Task description:
Write out again only the lines between the one with "Qui sommes-nous?" and the end of the records below, both ends counted, and don't include the pictures.

Data records:

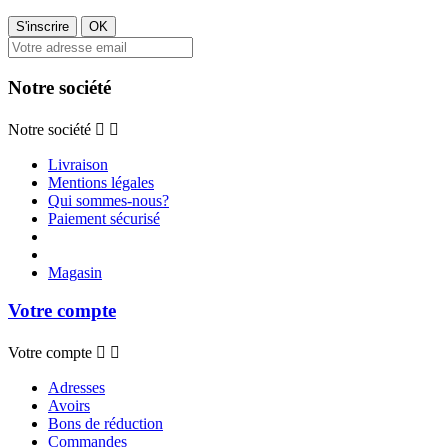
Notre société
Notre société


Livraison
Mentions légales
Qui sommes-nous?
Paiement sécurisé
Magasin
Votre compte
Votre compte


Adresses
Avoirs
Bons de réduction
Commandes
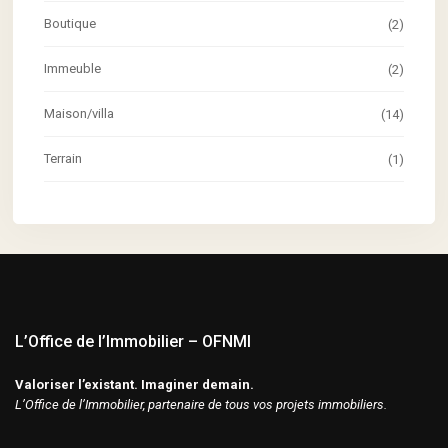
Boutique
(2)
Immeuble
(2)
Maison/villa
(14)
Terrain
(1)
L’Office de l’Immobilier – OFNMI
Valoriser l’existant. Imaginer demain.
L’Office de l’Immobilier, partenaire de tous vos projets immobiliers.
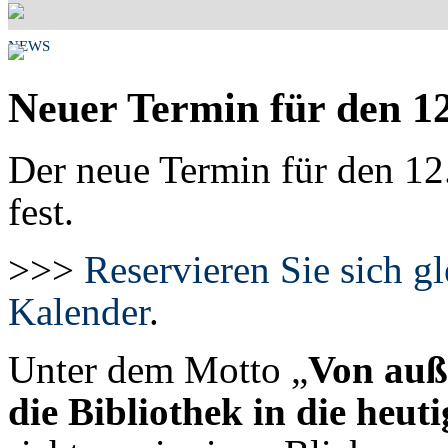
NEWS
Neuer Termin für den 12
Der neue Termin für den 12.
fest.
>>>
Reservieren Sie sich g
Kalender
.
Unter dem Motto „
Von auße
die Bibliothek in die heut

Your solution:
Qui sommes-nous?
Paiement sécurisé
Magasin
Votre compte
Votre compte


Adresses
Avoirs
Bons de réduction
Commandes
Boutique
(2)
Immeuble
(2)
Maison/villa
(14)
Terrain
(1)
L’Office de l’Immobilier – OFNMI
Valoriser l’existant. Imaginer demain.
L’Office de l’Immobilier, partenaire de tous vos projets immobiliers.
NEWS
Neuer Termin für den 12
Der neue Termin für den 12.
fest.
>>>
Reservieren Sie sich g
Kalender
.
Unter dem Motto „
Von auße
die Bibliothek in die heut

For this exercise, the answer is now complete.